Bir takım, tam olarak kelime anlamıyla DEJAVU yaşatır mı? Yaşatıyormuş.

            Resmen her yıl aynı şeyleri söylüyor, yaşıyor ve tekrarlıyoruz. Bildiğiniz dejavu olmaktan öte geçemiyoruz. Benim anlamadığım bu anlayışla taraftarı nasıl bekliyorsunuz? Siz taraftar için ne yaptınız? Taraftar kime gelecek? Ruhsuz oyun sistemine mi, başarısız ve  elindeki maçları rakibe hediye eden  Gaziantep FK’ya mı? Bu örnekleri çoğaltabilirim. Yalnız buradan bile yola çıkarak, soruyorum; Taraftar tribünlere ne için gelecek?

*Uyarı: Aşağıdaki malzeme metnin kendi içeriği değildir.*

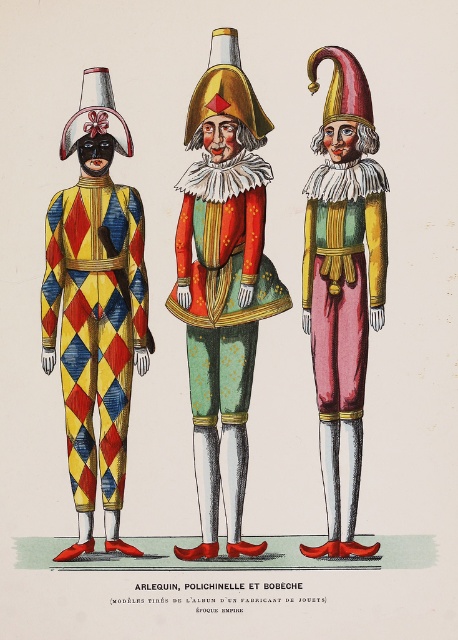
You are a costume designer preparing for a play and need to ensure the matte gold and red costume at center and the matte gold jester hat at center are proportionate. Based on the image, which object is bigger?

The matte gold and red costume at center is larger in size compared to the matte gold jester hat at center.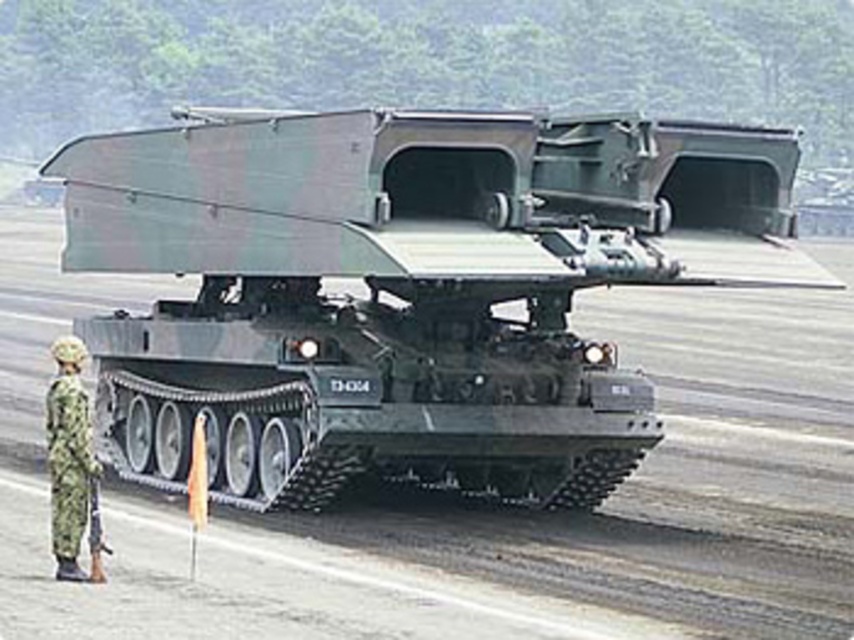
Question: Which object is farther from the camera taking this photo?

Choices:
 (A) camouflage matte tank at center
 (B) camouflage fabric uniform at lower left

Answer: (A)

Question: Among these objects, which one is farthest from the camera?

Choices:
 (A) camouflage matte tank at center
 (B) camouflage fabric uniform at lower left

Answer: (A)

Question: Is camouflage matte tank at center in front of camouflage fabric uniform at lower left?

Choices:
 (A) no
 (B) yes

Answer: (A)

Question: Is camouflage matte tank at center bigger than camouflage fabric uniform at lower left?

Choices:
 (A) yes
 (B) no

Answer: (A)

Question: Is camouflage matte tank at center bigger than camouflage fabric uniform at lower left?

Choices:
 (A) yes
 (B) no

Answer: (A)

Question: Among these objects, which one is nearest to the camera?

Choices:
 (A) camouflage matte tank at center
 (B) camouflage fabric uniform at lower left

Answer: (B)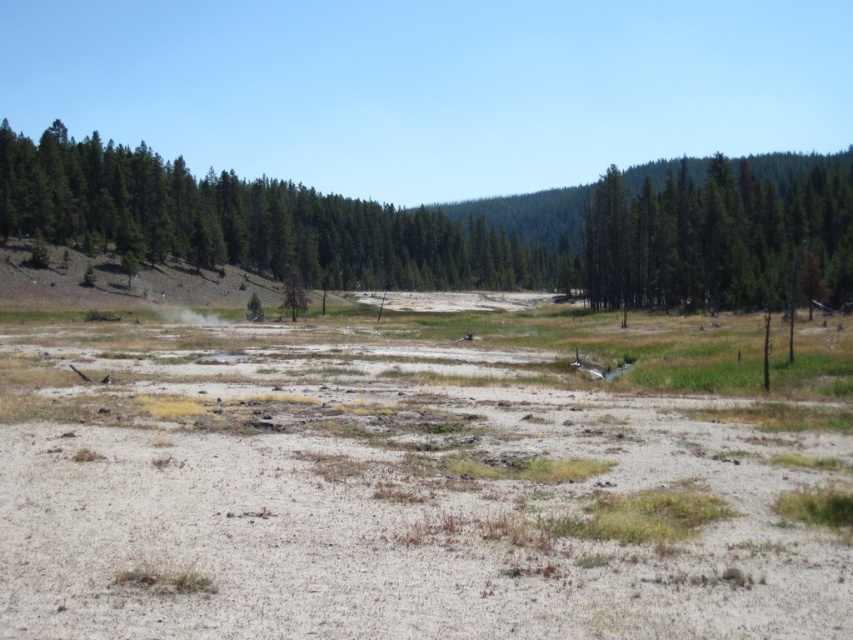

Geçen yıl yakındığımız ve sürekli uyarılarda bulunduğumuz hususlar, bu yıl bir başka versiyonla karşımıza çıktı. Gidilmesi gerekenler gönderildi, eyvallah. Alınan oyuncularla övündük buda tamam. Lakin son birkaç transferlerle sezona başlanması gerektiğine defalarca değindik; ama nedense yönetim ya da Erol Hoca oralı olmadı. Kim yeterli gördü bilmiyorum; lakin şunu net bir şekilde ifade edebilirim ki, ben burada Erol hocayı sorumlu tutarım. Çünkü; takımın eksiklerini yönetime bildirecek, yönetimden bu oyuncuların alınması için diretecek. Eğer ki hoca burada ağırlığını koymazsa, yönetime göre hava hoş, hoca yeterli gördü der geçer. Tabi burada olan takıma, taraftara, şehre olacaktır. Ceremesini daha şimdiden çekmeye başladık. Üstelik ligin henüz çok başındayız.

                        Özetle Gaziantep FK’nın şu ana kadarki durumu şudur. Aynı yönetim, yönetimin aynı transfer politikası; aynı hoca, aynı hocanın transferlere razı oluşu... yine lige güzel giriş yapıp, arkasını getiremeyen, üretkenlik yapamayan, gol atmakta zorlanan hatta atamayan bir Gaziantep FK izlemeye devam ediyoruz. Umarım lig sonuna doğru yine aynı şeyleri yaşamayız.

            Haa! Bir de bütün performansını Antalya maçında harcayan Sagal ve Joa, her maçta güven vermeden vazgeçilmez olan Ertuğrul, her oyuna girdiğinde ne yapmaya çalıştığına anlam verilmeyen bencil Veliu, güya gençlere yatırım yapılan ve nedense sadece izlediğimiz tek gencimiz Mirza’ya da selam olsun…

            Mutlu haftalar diliyorum.